Dimension table design of slowly gradual change of data warehouse
Slowly changing dimensions:
Dimensional data will change with time, and the rate of change is relatively slow. This kind of dimensional data is usually called a slowly gradual dimension. Because the data warehouse needs to track historical changes, especially some important data, the historical state also needs to take certain measures save.
It is roughly divided into the following implementation ideas
1) Full snapshot:
Every day to save the full amount of snapshot data of the current data, this solution is suitable for the dimension of small data volume, using a simple way to save the historical state.
2) Extra data column to save historical status
Additional (one column / multiple columns) to retain one or more status values.
Id |
name |
dept |
Last_dept |
… |
1 |
jiangtai |
Dep1 |
Dep3 |
|
3) Zipper watch technology
When the dimension data changes, the old data is invalidated, and the changed data is inserted into the dimension table as a new record and becomes effective. This can record the history of data changes at a certain granularity.

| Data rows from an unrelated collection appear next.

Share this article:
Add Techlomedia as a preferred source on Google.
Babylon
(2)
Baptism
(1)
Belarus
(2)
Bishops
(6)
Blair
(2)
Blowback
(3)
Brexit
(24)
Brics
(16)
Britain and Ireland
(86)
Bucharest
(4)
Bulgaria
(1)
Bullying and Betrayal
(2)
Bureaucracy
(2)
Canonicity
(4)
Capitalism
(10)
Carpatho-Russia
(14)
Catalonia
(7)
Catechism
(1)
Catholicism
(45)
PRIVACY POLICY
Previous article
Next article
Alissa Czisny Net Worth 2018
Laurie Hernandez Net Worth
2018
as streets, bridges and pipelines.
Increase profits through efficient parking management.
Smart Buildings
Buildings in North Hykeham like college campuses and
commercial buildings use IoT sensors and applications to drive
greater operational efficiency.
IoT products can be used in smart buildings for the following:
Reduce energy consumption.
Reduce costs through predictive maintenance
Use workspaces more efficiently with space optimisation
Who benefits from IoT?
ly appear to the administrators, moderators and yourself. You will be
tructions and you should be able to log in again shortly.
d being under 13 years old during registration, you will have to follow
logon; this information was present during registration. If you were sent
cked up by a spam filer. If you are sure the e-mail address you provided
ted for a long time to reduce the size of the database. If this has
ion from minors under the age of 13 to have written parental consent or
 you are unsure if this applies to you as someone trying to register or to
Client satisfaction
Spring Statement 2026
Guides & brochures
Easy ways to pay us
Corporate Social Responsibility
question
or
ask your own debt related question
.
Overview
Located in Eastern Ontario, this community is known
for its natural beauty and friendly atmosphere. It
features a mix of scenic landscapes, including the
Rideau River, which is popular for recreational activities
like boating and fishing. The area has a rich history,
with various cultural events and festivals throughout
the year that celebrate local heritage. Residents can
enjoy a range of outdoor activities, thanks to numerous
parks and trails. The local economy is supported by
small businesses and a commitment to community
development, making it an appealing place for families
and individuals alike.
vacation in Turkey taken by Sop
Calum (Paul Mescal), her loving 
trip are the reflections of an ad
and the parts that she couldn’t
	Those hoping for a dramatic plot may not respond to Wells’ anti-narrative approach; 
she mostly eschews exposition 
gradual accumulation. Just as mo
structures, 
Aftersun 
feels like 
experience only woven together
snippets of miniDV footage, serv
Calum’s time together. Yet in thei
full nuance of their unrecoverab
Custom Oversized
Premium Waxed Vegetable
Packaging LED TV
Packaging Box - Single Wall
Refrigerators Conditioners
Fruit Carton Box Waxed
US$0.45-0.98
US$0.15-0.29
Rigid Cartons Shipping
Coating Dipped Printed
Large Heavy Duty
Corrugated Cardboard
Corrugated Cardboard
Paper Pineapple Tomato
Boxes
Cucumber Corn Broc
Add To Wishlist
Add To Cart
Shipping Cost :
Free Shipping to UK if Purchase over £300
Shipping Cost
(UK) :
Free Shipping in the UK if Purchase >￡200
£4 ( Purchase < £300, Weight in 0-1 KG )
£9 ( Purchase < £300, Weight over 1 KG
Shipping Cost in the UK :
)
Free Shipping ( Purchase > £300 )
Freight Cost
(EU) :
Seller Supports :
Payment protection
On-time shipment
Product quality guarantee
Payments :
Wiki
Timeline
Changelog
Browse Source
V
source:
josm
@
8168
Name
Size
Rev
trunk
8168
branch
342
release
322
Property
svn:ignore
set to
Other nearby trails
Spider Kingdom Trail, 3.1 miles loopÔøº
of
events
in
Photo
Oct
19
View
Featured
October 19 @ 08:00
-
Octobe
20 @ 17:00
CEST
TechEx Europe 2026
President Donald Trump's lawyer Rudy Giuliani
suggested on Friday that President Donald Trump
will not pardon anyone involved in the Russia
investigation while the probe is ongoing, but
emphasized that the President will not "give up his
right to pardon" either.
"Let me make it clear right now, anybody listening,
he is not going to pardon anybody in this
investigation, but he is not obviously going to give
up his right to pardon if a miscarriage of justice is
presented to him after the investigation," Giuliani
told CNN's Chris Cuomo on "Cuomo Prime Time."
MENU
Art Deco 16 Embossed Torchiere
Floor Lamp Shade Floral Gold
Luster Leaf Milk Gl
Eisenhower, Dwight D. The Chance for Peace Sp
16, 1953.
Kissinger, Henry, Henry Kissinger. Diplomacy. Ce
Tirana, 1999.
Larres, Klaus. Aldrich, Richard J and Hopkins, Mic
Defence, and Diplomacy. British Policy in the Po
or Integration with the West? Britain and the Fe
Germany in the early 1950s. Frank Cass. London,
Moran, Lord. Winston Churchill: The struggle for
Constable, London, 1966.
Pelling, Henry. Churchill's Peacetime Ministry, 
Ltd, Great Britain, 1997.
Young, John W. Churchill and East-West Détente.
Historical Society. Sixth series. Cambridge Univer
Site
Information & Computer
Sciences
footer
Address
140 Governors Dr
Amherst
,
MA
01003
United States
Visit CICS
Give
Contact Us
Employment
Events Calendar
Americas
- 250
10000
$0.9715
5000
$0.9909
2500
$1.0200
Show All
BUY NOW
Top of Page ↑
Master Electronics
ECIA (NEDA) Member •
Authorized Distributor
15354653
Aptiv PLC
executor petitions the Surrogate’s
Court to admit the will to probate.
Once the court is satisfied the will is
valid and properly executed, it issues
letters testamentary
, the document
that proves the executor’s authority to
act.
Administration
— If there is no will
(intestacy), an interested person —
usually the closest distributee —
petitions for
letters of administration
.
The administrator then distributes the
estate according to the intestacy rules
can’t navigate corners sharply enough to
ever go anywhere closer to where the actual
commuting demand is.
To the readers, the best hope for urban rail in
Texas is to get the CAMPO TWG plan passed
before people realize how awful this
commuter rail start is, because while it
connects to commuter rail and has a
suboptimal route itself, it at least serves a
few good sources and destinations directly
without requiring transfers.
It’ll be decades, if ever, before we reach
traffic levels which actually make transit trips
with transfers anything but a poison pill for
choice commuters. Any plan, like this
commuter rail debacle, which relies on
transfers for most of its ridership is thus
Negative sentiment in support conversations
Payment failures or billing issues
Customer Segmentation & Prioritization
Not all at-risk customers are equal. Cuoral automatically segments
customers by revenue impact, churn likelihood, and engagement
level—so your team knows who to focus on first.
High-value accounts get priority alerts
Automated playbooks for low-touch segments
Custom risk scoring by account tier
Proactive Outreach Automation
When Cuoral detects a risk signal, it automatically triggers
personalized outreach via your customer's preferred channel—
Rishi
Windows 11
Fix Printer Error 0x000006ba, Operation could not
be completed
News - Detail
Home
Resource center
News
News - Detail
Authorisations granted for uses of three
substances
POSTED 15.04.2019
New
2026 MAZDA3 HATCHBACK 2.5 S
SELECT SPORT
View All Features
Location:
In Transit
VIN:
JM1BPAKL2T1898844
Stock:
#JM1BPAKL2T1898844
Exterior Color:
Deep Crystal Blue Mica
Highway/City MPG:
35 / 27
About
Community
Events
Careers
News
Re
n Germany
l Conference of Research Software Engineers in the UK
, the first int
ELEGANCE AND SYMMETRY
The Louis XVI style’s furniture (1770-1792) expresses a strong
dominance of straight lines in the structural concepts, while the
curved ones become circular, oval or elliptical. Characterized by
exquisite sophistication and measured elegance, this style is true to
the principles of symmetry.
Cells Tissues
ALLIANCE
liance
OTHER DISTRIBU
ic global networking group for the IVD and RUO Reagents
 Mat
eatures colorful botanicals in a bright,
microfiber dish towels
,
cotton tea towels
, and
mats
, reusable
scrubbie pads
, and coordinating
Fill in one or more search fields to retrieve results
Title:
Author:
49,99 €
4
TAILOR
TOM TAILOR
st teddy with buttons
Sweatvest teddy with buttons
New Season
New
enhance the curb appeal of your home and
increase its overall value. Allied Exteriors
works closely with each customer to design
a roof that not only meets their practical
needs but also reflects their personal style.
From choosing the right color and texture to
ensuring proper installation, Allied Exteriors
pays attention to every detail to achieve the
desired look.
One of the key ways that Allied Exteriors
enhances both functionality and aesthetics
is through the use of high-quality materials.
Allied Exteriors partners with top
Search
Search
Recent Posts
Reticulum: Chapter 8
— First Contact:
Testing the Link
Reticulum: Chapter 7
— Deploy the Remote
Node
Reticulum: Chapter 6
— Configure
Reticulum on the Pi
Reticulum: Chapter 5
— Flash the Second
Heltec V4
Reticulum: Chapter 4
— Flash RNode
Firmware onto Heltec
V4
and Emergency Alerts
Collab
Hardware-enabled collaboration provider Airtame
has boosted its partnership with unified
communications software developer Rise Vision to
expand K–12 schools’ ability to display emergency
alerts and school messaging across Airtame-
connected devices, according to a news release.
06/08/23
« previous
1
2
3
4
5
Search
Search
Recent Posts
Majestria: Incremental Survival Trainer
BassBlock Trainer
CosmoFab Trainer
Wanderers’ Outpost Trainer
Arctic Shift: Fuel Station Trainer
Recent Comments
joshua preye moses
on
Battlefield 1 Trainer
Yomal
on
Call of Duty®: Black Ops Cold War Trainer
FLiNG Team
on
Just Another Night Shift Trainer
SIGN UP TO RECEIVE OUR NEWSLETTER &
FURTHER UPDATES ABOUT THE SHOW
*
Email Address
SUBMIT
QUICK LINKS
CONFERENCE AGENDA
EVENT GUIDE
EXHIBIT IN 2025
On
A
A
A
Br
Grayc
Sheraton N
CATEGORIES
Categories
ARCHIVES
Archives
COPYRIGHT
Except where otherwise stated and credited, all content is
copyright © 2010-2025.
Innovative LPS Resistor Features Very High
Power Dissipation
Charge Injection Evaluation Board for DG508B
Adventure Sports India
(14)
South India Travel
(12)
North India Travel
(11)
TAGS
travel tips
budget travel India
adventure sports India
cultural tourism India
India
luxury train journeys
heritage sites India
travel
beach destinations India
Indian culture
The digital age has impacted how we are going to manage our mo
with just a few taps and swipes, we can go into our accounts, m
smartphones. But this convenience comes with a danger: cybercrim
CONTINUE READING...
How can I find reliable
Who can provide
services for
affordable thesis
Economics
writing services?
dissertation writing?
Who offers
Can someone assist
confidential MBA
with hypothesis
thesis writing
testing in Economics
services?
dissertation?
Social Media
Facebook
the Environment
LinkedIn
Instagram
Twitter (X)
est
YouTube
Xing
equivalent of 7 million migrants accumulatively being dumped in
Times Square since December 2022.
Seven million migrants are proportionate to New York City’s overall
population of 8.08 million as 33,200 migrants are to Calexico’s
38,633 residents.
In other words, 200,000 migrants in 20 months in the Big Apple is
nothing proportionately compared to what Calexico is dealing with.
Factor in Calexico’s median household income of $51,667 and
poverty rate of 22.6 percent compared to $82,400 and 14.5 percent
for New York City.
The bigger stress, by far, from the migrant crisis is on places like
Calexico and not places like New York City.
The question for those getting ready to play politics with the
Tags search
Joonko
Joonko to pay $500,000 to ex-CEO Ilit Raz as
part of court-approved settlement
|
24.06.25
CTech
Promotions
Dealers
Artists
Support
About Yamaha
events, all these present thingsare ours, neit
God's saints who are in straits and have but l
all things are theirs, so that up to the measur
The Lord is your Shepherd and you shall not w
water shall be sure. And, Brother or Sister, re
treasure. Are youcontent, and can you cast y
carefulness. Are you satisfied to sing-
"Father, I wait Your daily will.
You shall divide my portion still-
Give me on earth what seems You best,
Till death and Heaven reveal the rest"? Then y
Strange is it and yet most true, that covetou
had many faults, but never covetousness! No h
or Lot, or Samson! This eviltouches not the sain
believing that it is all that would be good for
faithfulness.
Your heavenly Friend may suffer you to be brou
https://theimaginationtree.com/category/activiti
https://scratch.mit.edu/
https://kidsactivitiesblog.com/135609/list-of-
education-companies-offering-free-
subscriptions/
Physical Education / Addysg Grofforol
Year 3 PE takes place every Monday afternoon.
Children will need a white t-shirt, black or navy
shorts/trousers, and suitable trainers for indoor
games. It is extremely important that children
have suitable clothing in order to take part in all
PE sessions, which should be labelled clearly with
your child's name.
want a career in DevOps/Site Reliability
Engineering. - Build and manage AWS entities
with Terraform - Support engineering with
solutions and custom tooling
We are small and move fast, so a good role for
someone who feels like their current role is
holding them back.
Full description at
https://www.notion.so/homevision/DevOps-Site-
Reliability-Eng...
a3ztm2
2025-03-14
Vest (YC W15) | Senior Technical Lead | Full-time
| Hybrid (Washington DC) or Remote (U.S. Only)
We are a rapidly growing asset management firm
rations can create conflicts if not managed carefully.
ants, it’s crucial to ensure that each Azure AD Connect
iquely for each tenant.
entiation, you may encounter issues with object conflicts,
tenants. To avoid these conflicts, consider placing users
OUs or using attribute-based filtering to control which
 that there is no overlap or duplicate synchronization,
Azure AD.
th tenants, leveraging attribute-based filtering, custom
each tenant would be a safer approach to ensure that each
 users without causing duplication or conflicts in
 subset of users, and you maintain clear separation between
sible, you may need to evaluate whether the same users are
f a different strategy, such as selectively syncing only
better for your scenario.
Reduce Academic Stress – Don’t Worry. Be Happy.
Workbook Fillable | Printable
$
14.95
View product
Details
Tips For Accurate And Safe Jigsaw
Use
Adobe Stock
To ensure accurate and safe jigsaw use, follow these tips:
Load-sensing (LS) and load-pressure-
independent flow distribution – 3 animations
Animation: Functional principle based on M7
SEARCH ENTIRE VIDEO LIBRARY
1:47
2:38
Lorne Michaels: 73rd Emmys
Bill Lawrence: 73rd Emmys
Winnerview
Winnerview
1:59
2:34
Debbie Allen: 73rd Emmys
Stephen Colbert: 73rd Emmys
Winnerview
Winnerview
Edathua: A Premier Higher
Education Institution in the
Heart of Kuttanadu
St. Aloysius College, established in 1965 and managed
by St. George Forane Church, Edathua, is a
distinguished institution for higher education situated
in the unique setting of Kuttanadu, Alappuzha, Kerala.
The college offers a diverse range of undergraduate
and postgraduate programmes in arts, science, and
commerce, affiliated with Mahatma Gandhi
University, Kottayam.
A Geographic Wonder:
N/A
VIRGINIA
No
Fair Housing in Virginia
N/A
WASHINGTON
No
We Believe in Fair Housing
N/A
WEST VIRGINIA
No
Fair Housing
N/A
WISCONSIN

Combined with the surrogate key mentioned earlier, Uid_org is the original business primary key, and Uid_agency is the surrogate key
Uid_agency |
Uid_org |
name |
dept |
Start_date |
End_date |
1 |
1 |
jiangtai |
Dep1 |
20180501 |
20180509 |
2 |
1 |
jiangtai |
Dep2 |
20180510 |
20991231 |
Question 1: How to get the data status of a certain day from the zipper table
SELECT *
FROM lalian_table
WHERE start_date <= ‘${bizdate}’ AND end_date >= ‘${bizdate}’
Ext: Slowly gradual changes
The surrogate key is a highly recommended method in dimensional modeling. Its application can effectively isolate the unstable problem of the data warehouse structure caused by the source change, and can also improve data retrieval performance.
However, as you can see, the maintenance cost of surrogate keys is very high, especially in the process of data loading, which has a greater impact on the fact table. The impact is even more serious in the construction of HIVE-based data warehouses. For example, the generation of surrogate keys, the status of the associated keys in the fact table, and the non-equivalence associations are not supported, which makes the ETL process more complicated.
Therefore, under the big data system, use the surrogate key cautiously. At the same time, for slow-gradual dimensional scenes, you can consider using space for time, and retain a full snapshot of the dimension table every day. But this will bring storage costs, measured according to the actual situation.